Entries taken from a collection
>>>
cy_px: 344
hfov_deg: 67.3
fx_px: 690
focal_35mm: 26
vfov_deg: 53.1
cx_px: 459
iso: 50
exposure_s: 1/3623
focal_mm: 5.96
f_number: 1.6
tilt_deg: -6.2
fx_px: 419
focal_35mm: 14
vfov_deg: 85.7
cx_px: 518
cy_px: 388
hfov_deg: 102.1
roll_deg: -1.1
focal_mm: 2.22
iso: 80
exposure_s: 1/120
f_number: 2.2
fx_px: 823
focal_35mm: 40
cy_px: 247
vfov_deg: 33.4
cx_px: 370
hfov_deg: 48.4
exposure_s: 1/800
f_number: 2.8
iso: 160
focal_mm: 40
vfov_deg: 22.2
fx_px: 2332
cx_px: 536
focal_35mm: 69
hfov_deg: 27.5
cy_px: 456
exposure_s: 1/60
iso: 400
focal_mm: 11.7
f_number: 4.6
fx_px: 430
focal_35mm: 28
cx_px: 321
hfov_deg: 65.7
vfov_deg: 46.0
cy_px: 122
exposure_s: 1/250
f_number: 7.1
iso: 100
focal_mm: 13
<<<
>>>
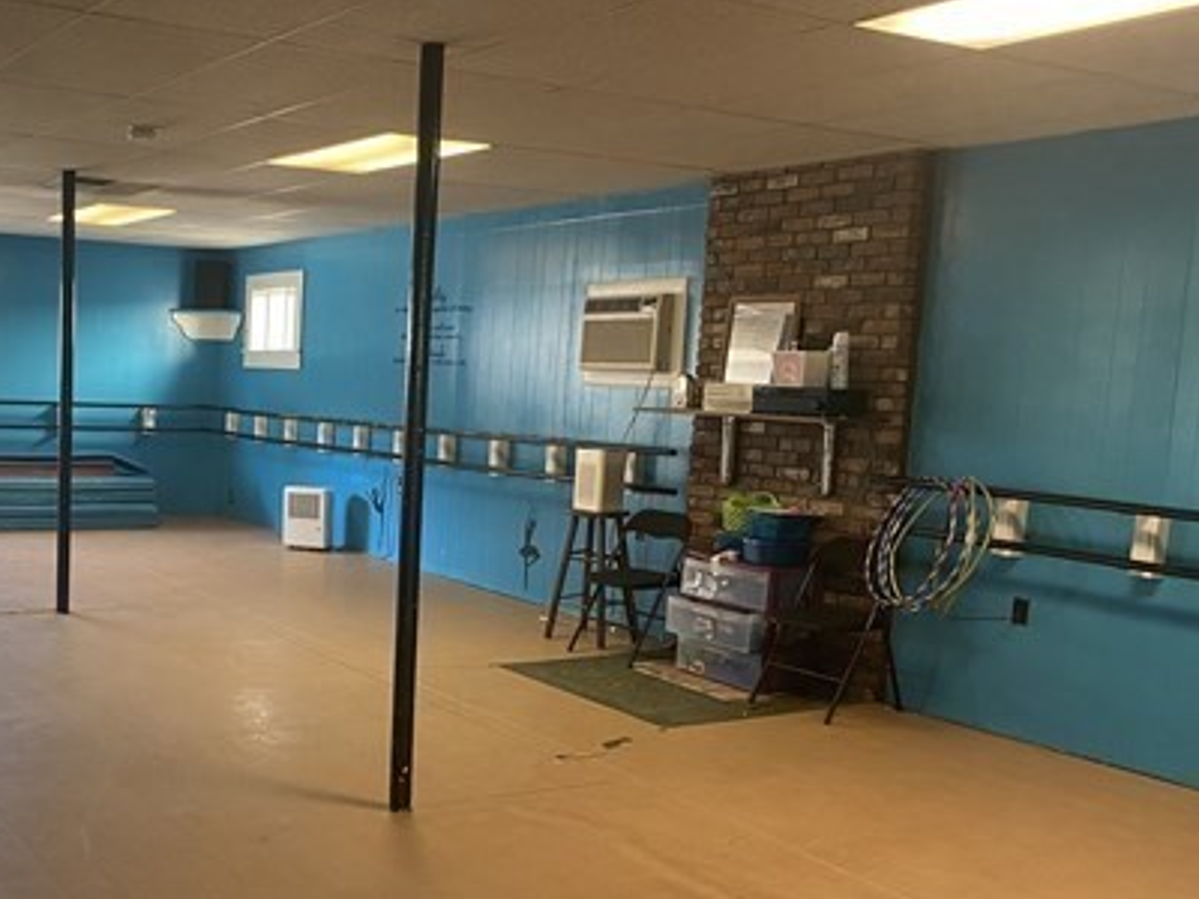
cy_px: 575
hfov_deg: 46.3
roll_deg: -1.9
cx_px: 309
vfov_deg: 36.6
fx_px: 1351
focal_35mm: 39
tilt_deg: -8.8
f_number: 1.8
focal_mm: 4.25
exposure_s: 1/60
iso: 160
<<<
Using the data above, print exactly the lines from the line that contains "focal_35mm: 26" through the line that contains "focal_mm: 13", with both included.

focal_35mm: 26
vfov_deg: 53.1
cx_px: 459
iso: 50
exposure_s: 1/3623
focal_mm: 5.96
f_number: 1.6
tilt_deg: -6.2
fx_px: 419
focal_35mm: 14
vfov_deg: 85.7
cx_px: 518
cy_px: 388
hfov_deg: 102.1
roll_deg: -1.1
focal_mm: 2.22
iso: 80
exposure_s: 1/120
f_number: 2.2
fx_px: 823
focal_35mm: 40
cy_px: 247
vfov_deg: 33.4
cx_px: 370
hfov_deg: 48.4
exposure_s: 1/800
f_number: 2.8
iso: 160
focal_mm: 40
vfov_deg: 22.2
fx_px: 2332
cx_px: 536
focal_35mm: 69
hfov_deg: 27.5
cy_px: 456
exposure_s: 1/60
iso: 400
focal_mm: 11.7
f_number: 4.6
fx_px: 430
focal_35mm: 28
cx_px: 321
hfov_deg: 65.7
vfov_deg: 46.0
cy_px: 122
exposure_s: 1/250
f_number: 7.1
iso: 100
focal_mm: 13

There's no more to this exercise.